Top of Stored data

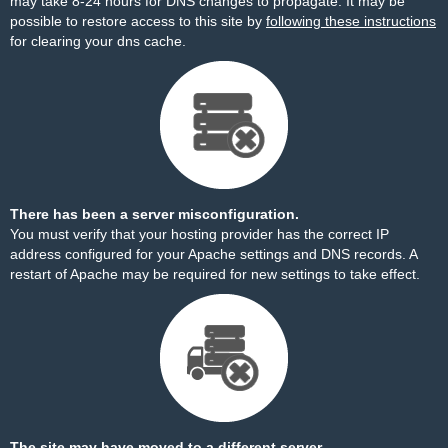
may take 8-24 hours for DNS changes to propagate. It may be
possible to restore access to this site by
following these instructions
for clearing your dns cache.
There has been a server misconfiguration.
You must verify that your hosting provider has the correct IP
address configured for your Apache settings and DNS records. A
restart of Apache may be required for new settings to take effect.
The site may have moved to a different server.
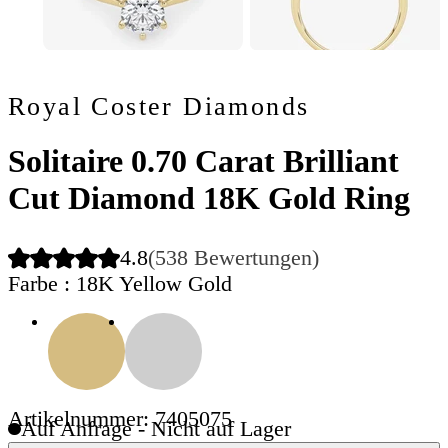
Royal Coster Diamonds
Solitaire 0.70 Carat Brilliant
Cut Diamond 18K Gold Ring
4.8
(538 Bewertungen)
Farbe
: 18K Yellow Gold
Artikelnummer: 7405075
Auf Anfrage - Nicht auf Lager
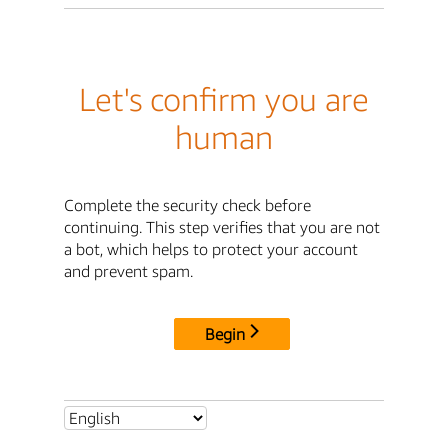
Let's confirm you are
human
Complete the security check before
continuing. This step verifies that you are not
a bot, which helps to protect your account
and prevent spam.
Begin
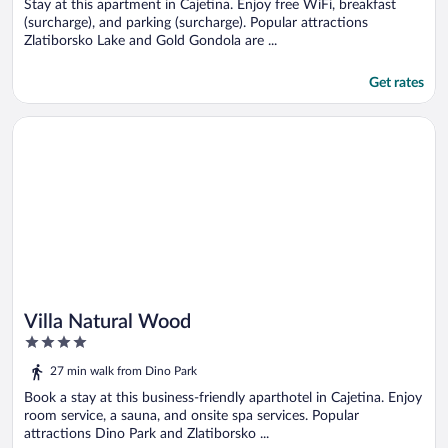
5
Stay at this apartment in Cajetina. Enjoy free WiFi, breakfast
(surcharge), and parking (surcharge). Popular attractions
Zlatiborsko Lake and Gold Gondola are ...
Get rates
Opens in a new window
Villa Natural Wood
Villa Natural Wood
4
out
27 min walk from Dino Park
of
5
Book a stay at this business-friendly aparthotel in Cajetina. Enjoy
room service, a sauna, and onsite spa services. Popular
attractions Dino Park and Zlatiborsko ...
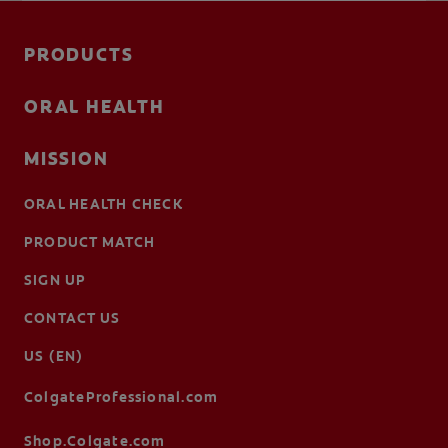
PRODUCTS
ORAL HEALTH
MISSION
ORAL HEALTH CHECK
PRODUCT MATCH
SIGN UP
CONTACT US
US (EN)
ColgateProfessional.com
Shop.Colgate.com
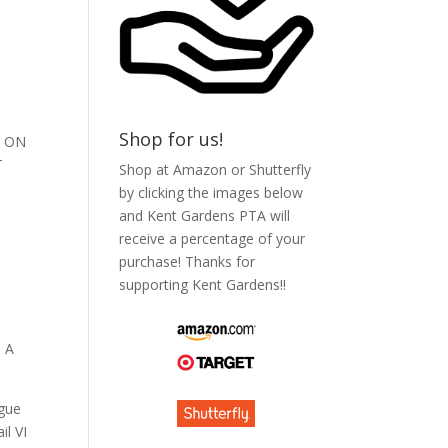
Shop for us!
S ON
T
Shop at Amazon or Shutterfly
by clicking the images below
and Kent Gardens PTA will
receive a percentage of your
purchase! Thanks for
supporting Kent Gardens!!
 A
ague
l VI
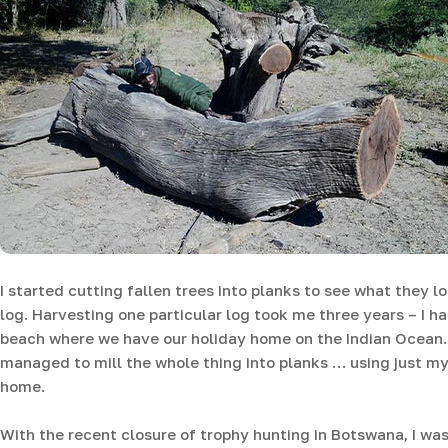
I started cutting fallen trees into planks to see what they 
log. Harvesting one particular log took me three years – I 
beach where we have our holiday home on the Indian Ocean. 
managed to mill the whole thing into planks … using just my
home.
With the recent closure of trophy hunting in Botswana, I was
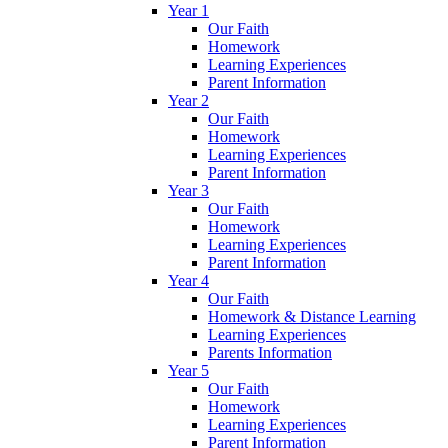
Year 1
Our Faith
Homework
Learning Experiences
Parent Information
Year 2
Our Faith
Homework
Learning Experiences
Parent Information
Year 3
Our Faith
Homework
Learning Experiences
Parent Information
Year 4
Our Faith
Homework & Distance Learning
Learning Experiences
Parents Information
Year 5
Our Faith
Homework
Learning Experiences
Parent Information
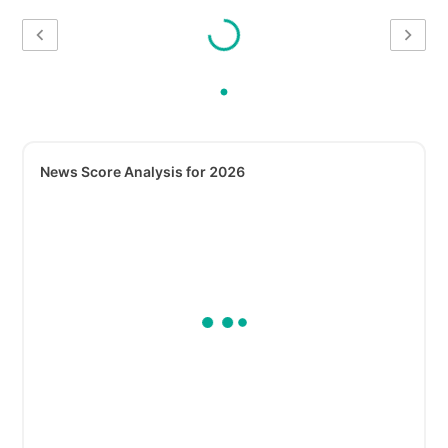
News Score Analysis for 2026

Bottom of Stored data

The images in the entries above should be left out; please reproduce exactly the lines from the first through the one containing "Royal Coster Diamonds".

may take 8-24 hours for DNS changes to propagate. It may be
possible to restore access to this site by
following these instructions
for clearing your dns cache.
There has been a server misconfiguration.
You must verify that your hosting provider has the correct IP
address configured for your Apache settings and DNS records. A
restart of Apache may be required for new settings to take effect.
The site may have moved to a different server.
Royal Coster Diamonds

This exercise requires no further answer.